The project would involve the development of an estimated 2.5 billion barrels of crude oil and condensate and 15 trillion-cubic-ft. of gas, equal to a total of 5 billion oil equivalent barrels, in three offshore fields. The fields are located in water depths of up to 165 ft. (50.3 m), 15 to 20 miles off the northeastern coast of Sakhalin Island.

K.T. Koonce, chairman of Exxon Neftegas Ltd., an affiliate of Exxon Corporation, stressed the importance of this significant multinational project to the people of Sakhalin Island and the Russian Federation. "The Sakhalin I project should make a major contribution to economic growth in the Russian Far East region. According to our estimates, over the life of the project, Sakhalin I could generate many billions of dollars in revenues from sales of hydrocarbons and be responsible for the creation of thousands of jobs. The majority of the investment and operating expenditures required for labor, materials and services is expected to go directly to the Russian private sector." In keeping with the consortium's desire to proceed as rapidly as possible, a well will be drilled and tested, and state-of-the-art 3D seismic work will be conducted this summer. The well will be drilled in the Arkutun-Dagi field using Sakhalinmorneftegas' OKHA drilling rig.

This is the first part of a $200 to $300-million resource appraisal program that is required to better define estimates of reserves in the three fields, Chayvo, Odoptu and Arkutun-Dagi. The appraisal program includes drilling, coring and testing additional wells, as well as conducting additional 3D seismic surveys.

The multinational Sakhalin I Project Consortium includes two Russian companies, Rosneft- Sakhalin and Sakhalinmorneftegas-Shelf, the Japanese company Sakhalin Oil and Gas Development Co., Ltd., (SODECO) and Exxon Neftegas Limited, an affiliate of Exxon Corporation and operator of the project. Exxon and SODECO each have a 30 percent interest, while Sakhalinmorneftegas-Shelf and Rosneft- Sakhalin have a 23 and 17 percent interest, respectively.

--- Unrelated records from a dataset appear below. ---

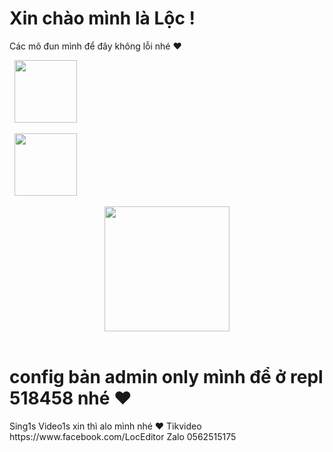 <h1>Xin chào mình là Lộc !</h1>
Các mô đun mình để đây không lỗi nhé ♥

&nbsp; <a href="lsqkieuloc@gmail.com" target="_blank" rel="noopener noreferrer"><img src="https://img.icons8.com/plasticine/100/000000/gmail.png"  width="100" /></a>
</p>

&nbsp; <a href="https://www.facebook.com/LocEditor" target="_blank" rel="noopener noreferrer"><img src="https://img.icons8.com/plasticine/100/000000/facebook.png"  width="100" /></a>
<p align="center">
  <img src="https://i.imgur.com/ZAIlZQY.jpg" width=200>
  <br><br>
  <samp>
  <h1>config bản admin only mình để ở repl 518458 nhé ♥</h1>
  Sing1s Video1s xin thì alo mình nhé ♥ 
  Tikvideo https://www.facebook.com/LocEditor
  Zalo 0562515175 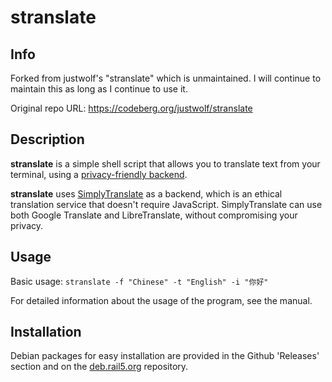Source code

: # stranslate

## Info
Forked from justwolf's "stranslate" which is unmaintained. I will continue to maintain this as long as I continue to use it.

Original repo URL: https://codeberg.org/justwolf/stranslate

## Description

**stranslate** is a simple shell script that allows you to translate text from your terminal, using a [privacy-friendly backend](https://git.sr.ht/~metalune/simplytranslate_web).

**stranslate** uses [SimplyTranslate](https://simplytranslate.org/) as a backend, which is an ethical translation service that doesn't require JavaScript.
SimplyTranslate can use both Google Translate and LibreTranslate, without compromising your privacy.

## Usage

Basic usage: `stranslate -f "Chinese" -t "English" -i "你好"`

For detailed information about the usage of the program, see the manual.

## Installation

Debian packages for easy installation are provided in the Github 'Releases' section and on the [deb.rail5.org](https://deb.rail5.org/) repository.
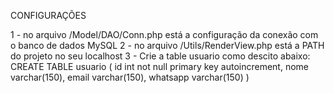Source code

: CONFIGURAÇÕES

1 - no arquivo /Model/DAO/Conn.php está a configuração da conexão com o banco de dados MySQL
2 - no arquivo /Utils/RenderView.php está a PATH do projeto no seu localhost
3 - Crie a table usuario como descito abaixo:
    CREATE TABLE usuario ( 
                id int not null primary key autoincrement,
                nome varchar(150),
                email varchar(150),
                whatsapp varchar(150)
    )


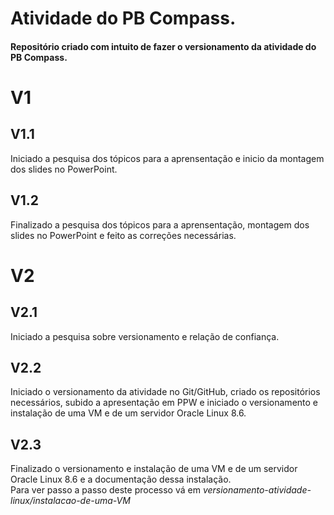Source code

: # Atividade do PB Compass.  
#### Repositório criado com intuito de fazer o versionamento da atividade do PB Compass.  
# V1  
## V1.1  
Iniciado a pesquisa dos tópicos para a aprensentação e inicio da montagem dos slides no PowerPoint.  
## V1.2  
Finalizado a pesquisa dos tópicos para a aprensentação, montagem dos slides no PowerPoint e feito as correções necessárias.  
# V2  
## V2.1  
Iniciado a pesquisa sobre versionamento e relação de confiança.  
## V2.2  
Iniciado o versionamento da atividade no Git/GitHub, criado os repositórios necessários, subido a apresentação em PPW e iniciado o versionamento e instalação de uma VM e de um servidor Oracle Linux 8.6.  
## V2.3  
Finalizado o versionamento e instalação de uma VM e de um servidor Oracle Linux 8.6 e a documentação dessa instalação.  
Para ver passo a passo deste processo vá em *versionamento-atividade-linux/instalacao-de-uma-VM*   
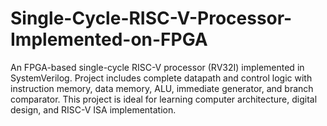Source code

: # Single-Cycle-RISC-V-Processor-Implemented-on-FPGA
An FPGA-based single-cycle RISC-V processor (RV32I) implemented in SystemVerilog. Project includes complete datapath and control logic with instruction memory, data memory, ALU, immediate generator, and branch comparator. This project is ideal for learning computer architecture, digital design, and RISC-V ISA implementation.
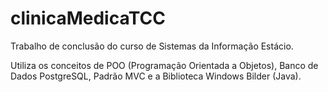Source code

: # clinicaMedicaTCC

Trabalho de conclusão do curso de Sistemas da Informação Estácio.

Utiliza os conceitos de POO (Programação Orientada a Objetos), Banco de Dados PostgreSQL, Padrão MVC e a Biblioteca Windows Bilder (Java).
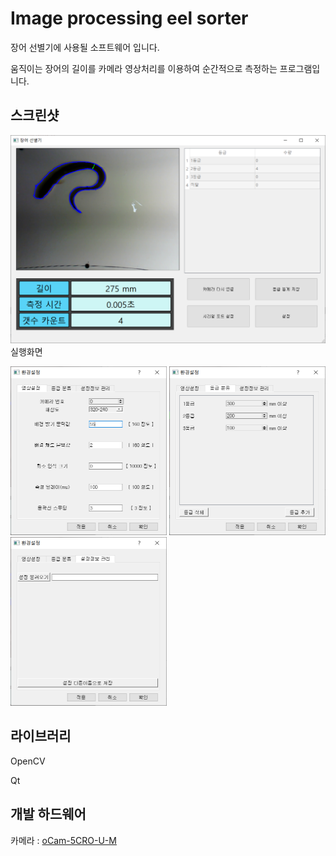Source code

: # Image processing eel sorter
장어 선별기에 사용될 소프트웨어 입니다. 

움직이는 장어의 길이를 카메라 영상처리를 이용하여 순간적으로 측정하는 프로그램입니다.

## 스크린샷
![screenshot](./screenshot/screenshot2.PNG) 
실행화면

<img src="./screenshot/setting1.PNG" height="270" width="250">
<img src="./screenshot/setting2.PNG" height="270" width="250">
<img src="./screenshot/setting3.PNG" height="270" width="250">

## 라이브러리
OpenCV

Qt

## 개발 하드웨어
카메라 : [oCam-5CRO-U-M](https://github.com/withrobot/oCam/tree/master/Products/oCam-5CRO-U-M)
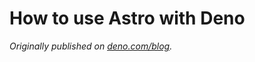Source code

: # How to use Astro with Deno

_Originally published on
[deno.com/blog](https://deno.com/blog/build-astro-with-deno)._
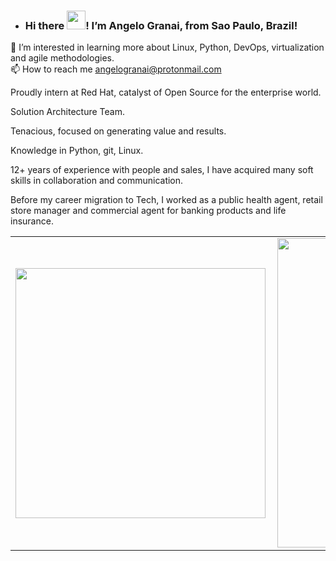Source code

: - ### Hi there <img src="https://raw.githubusercontent.com/MartinHeinz/MartinHeinz/master/wave.gif" width="30px">! I’m Angelo Granai, from Sao Paulo, Brazil!
👀 I’m interested in learning more about Linux, Python, DevOps, virtualization and agile methodologies. </br>
📫 How to reach me angelogranai@protonmail.com </br>

Proudly intern at Red Hat, catalyst of Open Source for the enterprise world.

Solution Architecture Team. 

Tenacious, focused on generating value and results. 

Knowledge in Python, git, Linux.

12+ years of experience with people and sales, I have acquired many soft skills in collaboration and communication. 

Before my career migration to Tech, I worked as a public health agent, retail store manager and commercial agent for banking products and life insurance.

<center>
<table>
    <tr>
        <td><img width="400px" align="left" src="https://github-readme-stats.vercel.app/api/top-langs/?username=granai&hide=html&layout=compact&theme=buefy" /></td>
        <td><img width="495px" align="left" src="https://github-readme-stats.vercel.app/api?username=granai&theme=buefy"/></td>
    </tr>   
</table>
</center>  
<!---
granai/granai is a ✨ special ✨ repository because its `README.md` (this file) appears on your GitHub profile.
You can click the Preview link to take a look at your changes.
--->
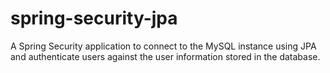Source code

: # spring-security-jpa
A Spring Security application to connect to the MySQL instance using JPA and authenticate users against the user information stored in the database.
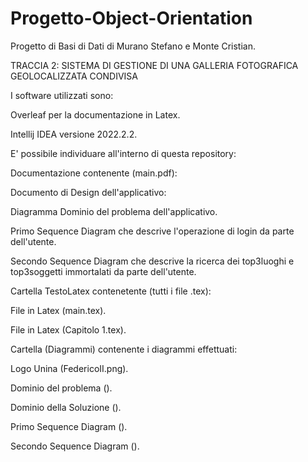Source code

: # Progetto-Object-Orientation
Progetto di Basi di Dati di Murano Stefano e Monte Cristian.

TRACCIA 2: SISTEMA DI GESTIONE DI UNA GALLERIA FOTOGRAFICA GEOLOCALIZZATA CONDIVISA

I software utilizzati sono:

Overleaf per la documentazione in Latex.

Intellij IDEA versione 2022.2.2.

E' possibile individuare all'interno di questa repository:

Documentazione contenente (main.pdf):

Documento di Design dell'applicativo:

Diagramma Dominio del problema dell'applicativo.

Primo Sequence Diagram che descrive l'operazione di login da parte dell'utente.

Secondo Sequence Diagram che descrive la ricerca dei top3luoghi e top3soggetti immortalati da parte dell'utente.

Cartella TestoLatex contenetente (tutti i file .tex):

File in Latex (main.tex).

File in Latex (Capitolo 1.tex).

Cartella (Diagrammi) contenente i diagrammi effettuati:

Logo Unina (FedericoII.png).

Dominio del problema ().

Dominio della Soluzione ().

Primo Sequence Diagram ().

Secondo Sequence Diagram ().
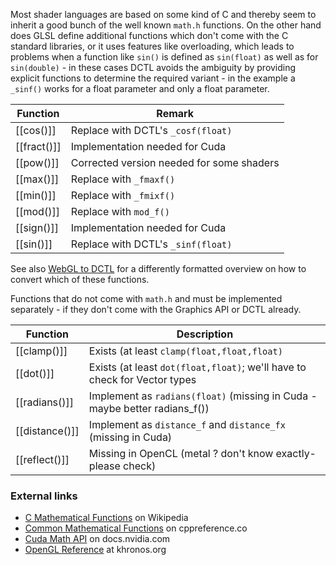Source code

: Most shader languages are based on some kind of C and thereby seem to inherit a good bunch of the well known `math.h` functions. On the other hand does GLSL define additional functions which don't come with the C standard libraries, or it uses features like overloading, which leads to problems when a function like `sin()` is defined as `sin(float)` as well as for `sin(double)` - in these cases DCTL avoids the ambiguity by providing explicit functions to determine the required variant - in the example a `_sinf()` works for a float parameter and only a float parameter.


Function    | Remark
------------|------------------------------------------
[[cos()]]   | Replace with DCTL's `_cosf(float)`
[[fract()]] | Implementation needed for Cuda
[[pow()]]   | Corrected version needed for some shaders
[[max()]]   | Replace with `_fmaxf()`
[[min()]]   | Replace with `_fmixf()`
[[mod()]]   | Replace with `mod_f()`
[[sign()]]  | Implementation needed for Cuda
[[sin()]]   | Replace with DCTL's `_sinf(float)`


See also [WebGL to DCTL](https://github.com/nmbr73/Shadertoys/wiki/WebGL-to-DCTL#build-in-math-functions) for a differently formatted overview on how to convert which of these functions.

Functions that do not come with `math.h` and must be implemented separately - if they don't come with the Graphics API or DCTL already.

Function       | Description
---------------|-------------------------------------------
[[clamp()]]    | Exists (at least `clamp(float,float,float)`
[[dot()]]      | Exists (at least `dot(float,float)`; we'll have to check for Vector types
[[radians()]]  | Implement as `radians(float)` (missing in Cuda - maybe better radians_f())
[[distance()]] | Implement as `distance_f` and `distance_fx` (missing in Cuda)
[[reflect()]]  | Missing in OpenCL (metal ? don't know exactly-please check)

### External links

- [C Mathematical Functions](https://en.wikipedia.org/wiki/C_mathematical_functions) on Wikipedia
- [Common Mathematical Functions](https://en.cppreference.com/w/cpp/numeric/math) on cppreference.co
- [Cuda Math API](https://docs.nvidia.com/cuda/cuda-math-api/index.html) on docs.nvidia.com
- [OpenGL Reference](https://www.khronos.org/registry/OpenGL-Refpages/gl4/html/indexflat.php) at khronos.org

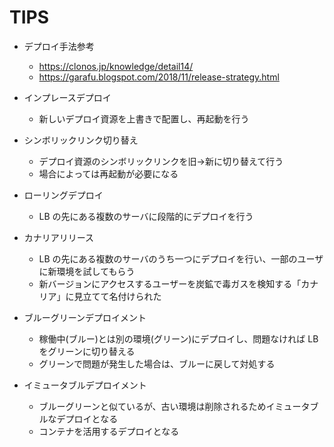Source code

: # TIPS

- デプロイ手法参考
  * https://clonos.jp/knowledge/detail14/
  * https://garafu.blogspot.com/2018/11/release-strategy.html

- インプレースデプロイ
  * 新しいデプロイ資源を上書きで配置し、再起動を行う

- シンボリックリンク切り替え
  * デプロイ資源のシンボリックリンクを旧→新に切り替えて行う
  * 場合によっては再起動が必要になる

- ローリングデプロイ
  * LB の先にある複数のサーバに段階的にデプロイを行う

- カナリアリリース
  * LB の先にある複数のサーバのうち一つにデプロイを行い、一部のユーザに新環境を試してもらう
  * 新バージョンにアクセスするユーザーを炭鉱で毒ガスを検知する「カナリア」に見立てて名付けられた

- ブルーグリーンデプロイメント
  * 稼働中(ブルー)とは別の環境(グリーン)にデプロイし、問題なければ LB をグリーンに切り替える
  * グリーンで問題が発生した場合は、ブルーに戻して対処する

- イミュータブルデプロイメント
  * ブルーグリーンと似ているが、古い環境は削除されるためイミュータブルなデプロイとなる
  * コンテナを活用するデプロイとなる
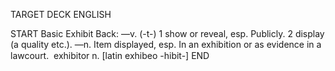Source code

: TARGET DECK
ENGLISH

START
Basic
Exhibit
Back: —v. (-t-) 1 show or reveal, esp. Publicly. 2 display (a quality etc.). —n. Item displayed, esp. In an exhibition or as evidence in a lawcourt.  exhibitor n. [latin exhibeo -hibit-]
END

Potential Development Description The development of the three fields will involve a combination of large, ice-resistant platforms and subsea templates. Significant onshore facilities, pipelines and project infrastructure will have to be established on the island in order to support the project and the export of oil and gas. Portions of the onshore facilities and pipelines may be a joint industry project serving all offshore Sakhalin fields. Production from the project will be available to both local and export markets. Russian members of the consortium and the foreign partners will be responsible for marketing their own respective shares of production.